Reflexo ou não na sua obra, o autor também teve uma vida repleta de aventuras e desventuras amorosas. Amor de perdição, por exemplo, possui semelhança com os acontecimentos que marcaram o enlace entre o escritor e Ana Plácido. A mulher por quem cedo nutriu amor profundo casou-se com outro. O destino do amor infecundo terá contribuído pelo repentino interesse na vida religiosa, chegando a se matricular no Seminário Episcopal do Porto, outra decisão logo abandonada. Mais adiante, os dois reataram o caso e veio o escândalo da traição que levou os amantes à prisão pelo marido traído.

Nesse caso de amor, a roda do destino chegou a permitir outro desfecho fora do trágico. Após a morte do marido de Ana Plácido, Camilo Castelo Branco ainda realizou o desejo de casamento com a amada amante. Mas, deixemos a rica vida de cama do homem e fiquemos com algo da sua literatura. 

Camilo Castelo Branco se dedicou a vários outros gêneros, além da prosa, como a poesia e o teatro. Também deixou sua marca na historiografia e na crítica literária. Na prosa de ficção, embora seja autor de romances e crônicas, se destacou na novela e o referido Amor de perdição é um exemplo. Suas histórias de amor passional tinham como mote o impedimento para a vivificação do amor em seu estado de plenitude. Os motivos eram geralmente os de ordem social, como as diferenças de classe entre os apaixonados ou ainda no bom e modo velho shakespeariano, o da inimizade entre os familiares dos enamorados. 

As novelas castelianas têm por quase obrigação o enaltecimento da coita amorosa. Este se constitui no ingrediente motriz e mesmo do caráter das suas personagens. Os jovens amantes encontram-se nublados por uma aura de pureza e de abnegação em que ao ponto que os condena os santifica. Com final sempre trágico, as novelas do escritor português dão margem a dualidade do sentimento amoroso. Isto porque a morte nesses casos pode ser vista como sentença punitiva para um amor que transgride os princípios de uma sociedade interesseira e corrupta, ao mesmo tempo que, espécie de redenção e pulo para a eternidade.

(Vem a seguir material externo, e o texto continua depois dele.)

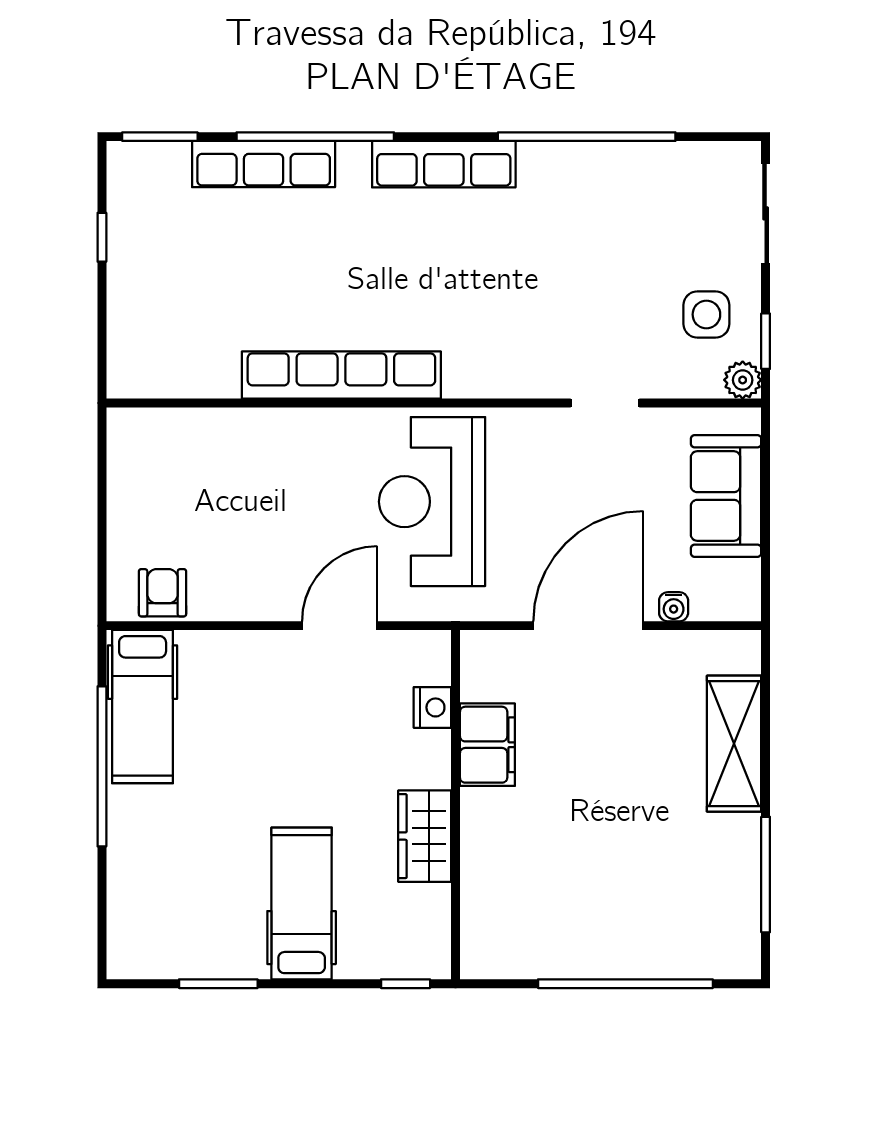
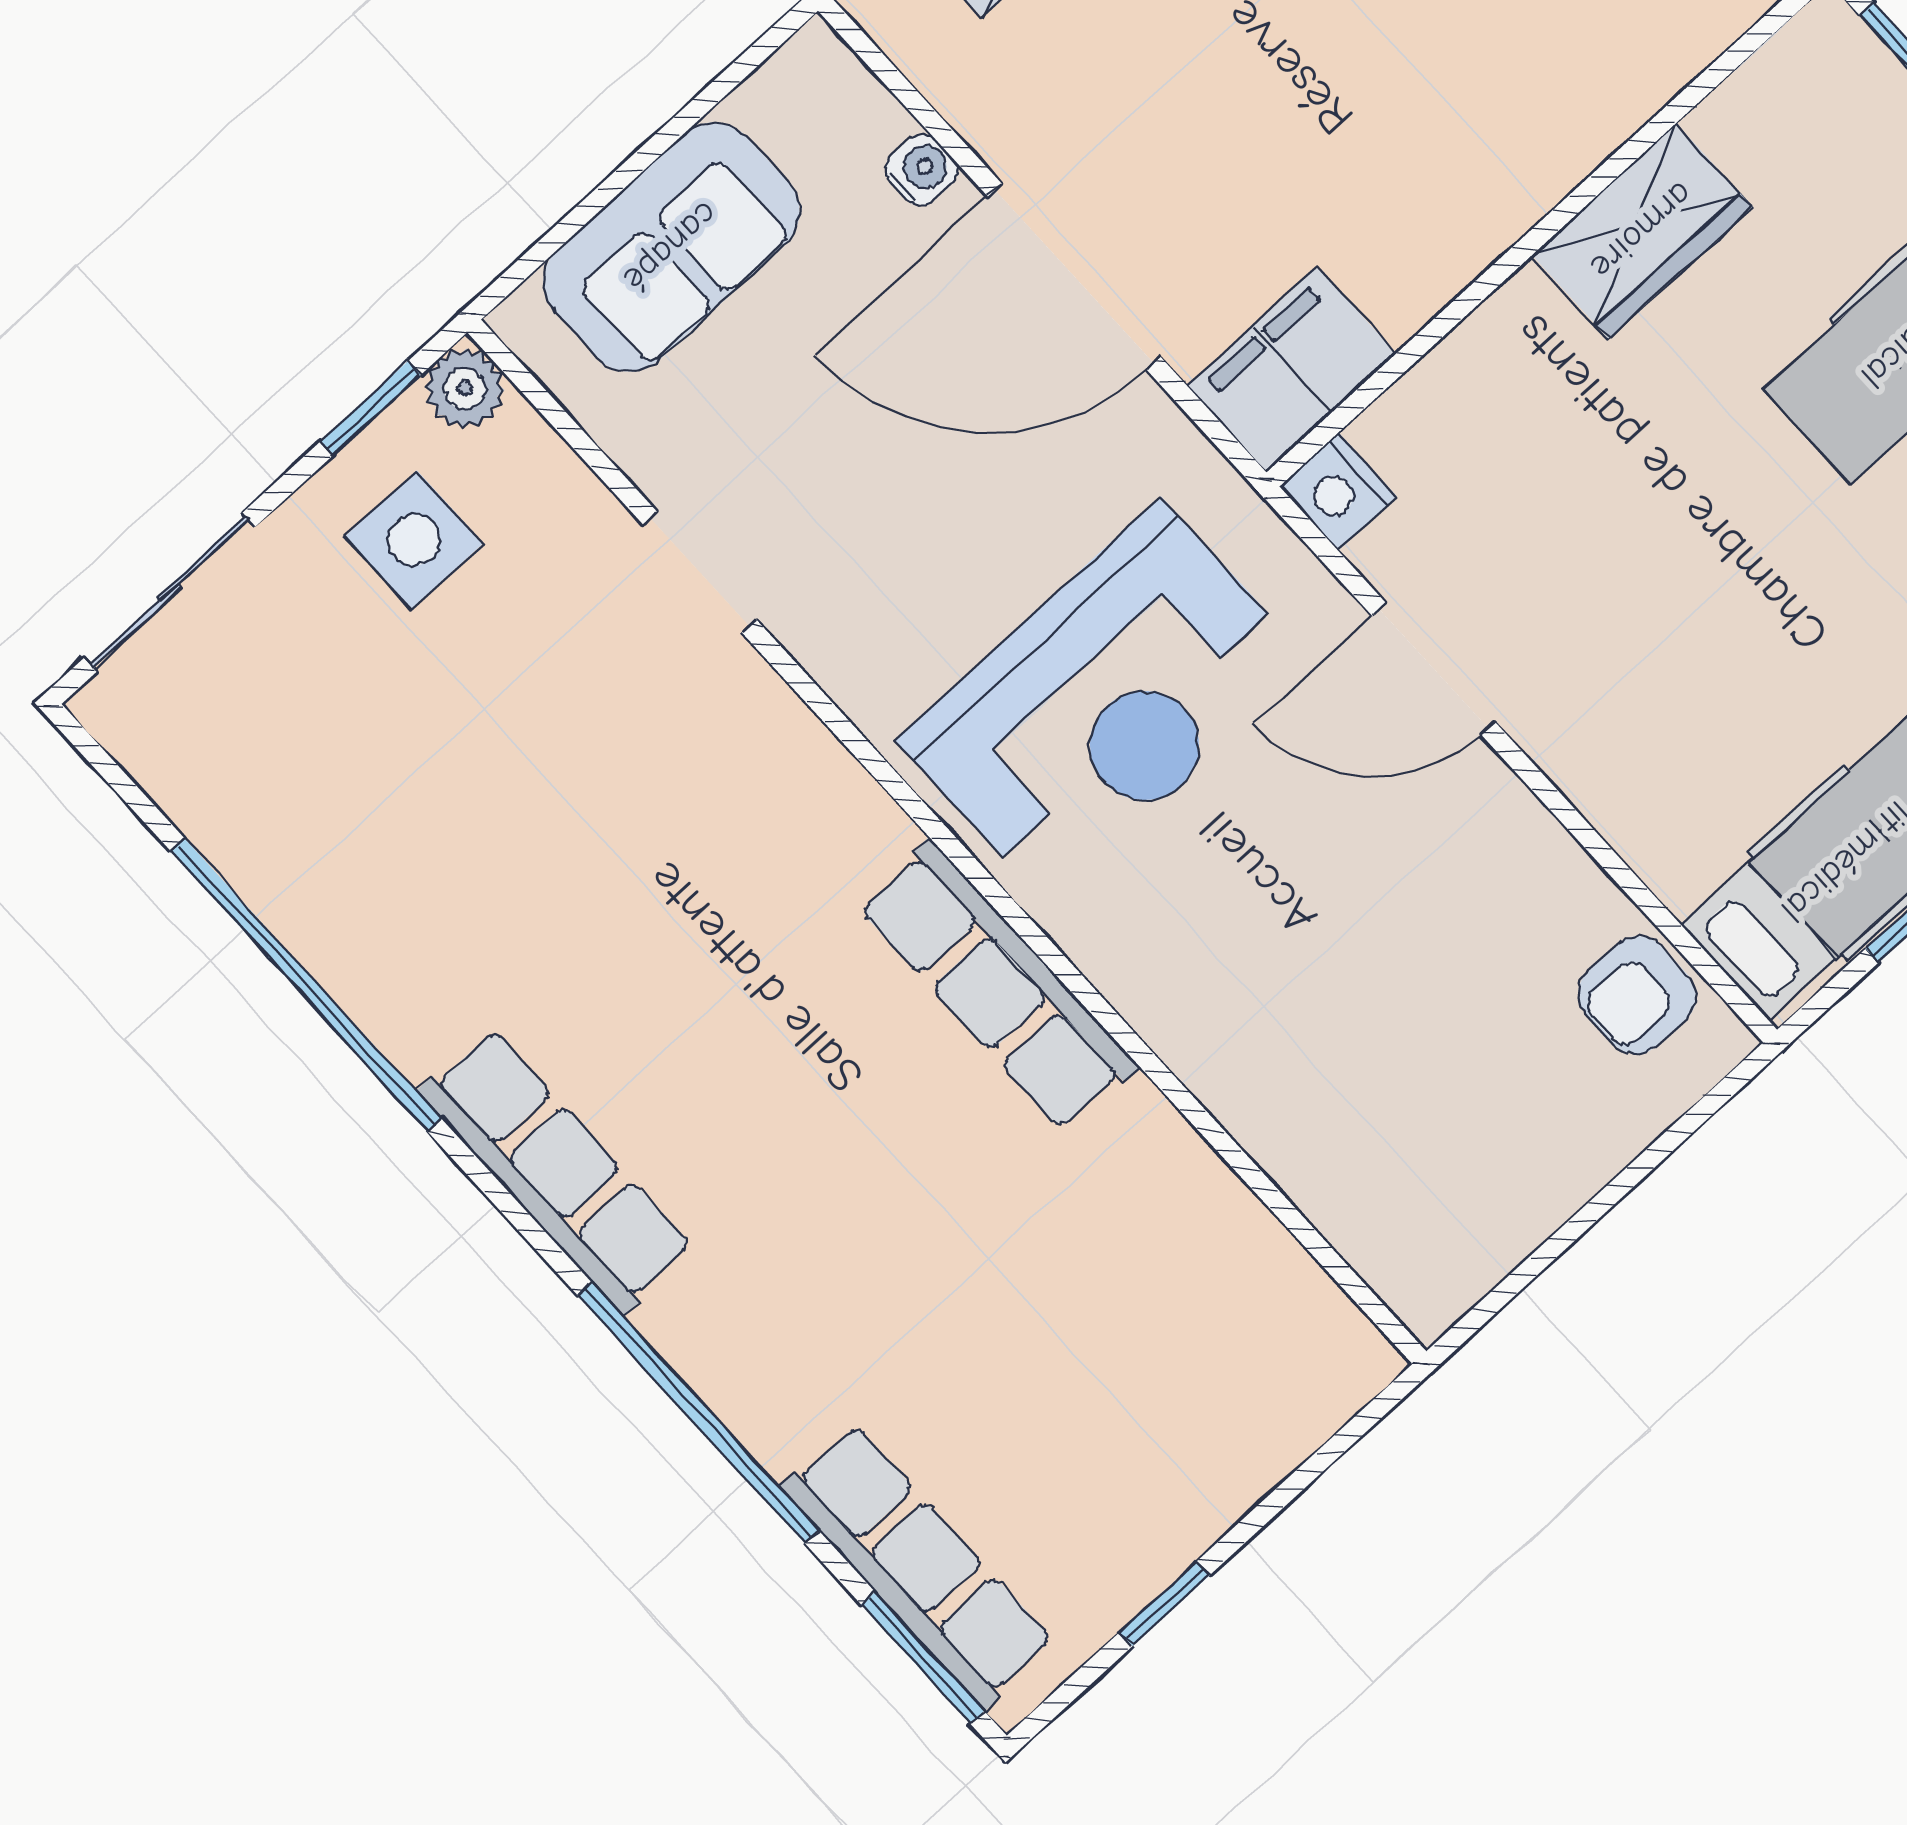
row of seats: (264, 164) -> (918, 1565), moved
row of seats: (341, 375) -> (998, 986), width x0.73
nightstand: (432, 707) -> (1338, 492), moved, turned -90
filing cabinet: (487, 745) -> (1292, 370), moved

Mas, ao lado da novelista de temas passionais, é preciso evidenciar a parte da sua literatura marcada pelos eflúvios do realismo e naturalismo, obra que se fez muito em resposta àqueles que se ocuparam de rebaixar sua obra pela uso repetitivo das formas que, em parte atendiam ao gosto médio dos leitores e aos interesses comerciais. Na página dedicada ao escritor pela Universidade do Porto, como um dos seus ilustres estudantes, destaca-se que “não se alheou dos temas campestres aos quais conferiu um especial sentido de humanidade e um intenso perfume psicológico, que inspiraram grandes nomes da literatura portuguesa, como Abel Botelho e Aquilino Ribeiro.” 

Amor de perdição é apenas uma pequena amostra da sua vasta obra literária. Camilo Castelo Branco foi um polígrafo; deixou mais de uma centena de títulos. Na prosa de ficção podemos sublinhar ainda livros como Amor de salvaçãoCoração, cabeça e estômago, A brasileira de Prazins, Novelas do Minho.

Camilo Castelo Branco também foi símbolo em Portugal do escritor profissional. O Romantismo, como estilo artístico, tinha fácil penetração social e, na época, a melhor forma de acesso dos leitores à leitura se dava através dos folhetins, coisa que no Brasil também faz moda até hoje quando reparamos no sucesso das telenovelas. Como nas nossas telenovelas, os folhetins de Castelo Branco supriam a carência de leitores pelo entretenimento, serviram ao escritor no aperfeiçoamento da imaginação criativa devota da ação e do dilema amoroso e deram-lhe o reconhecimento inconteste do público.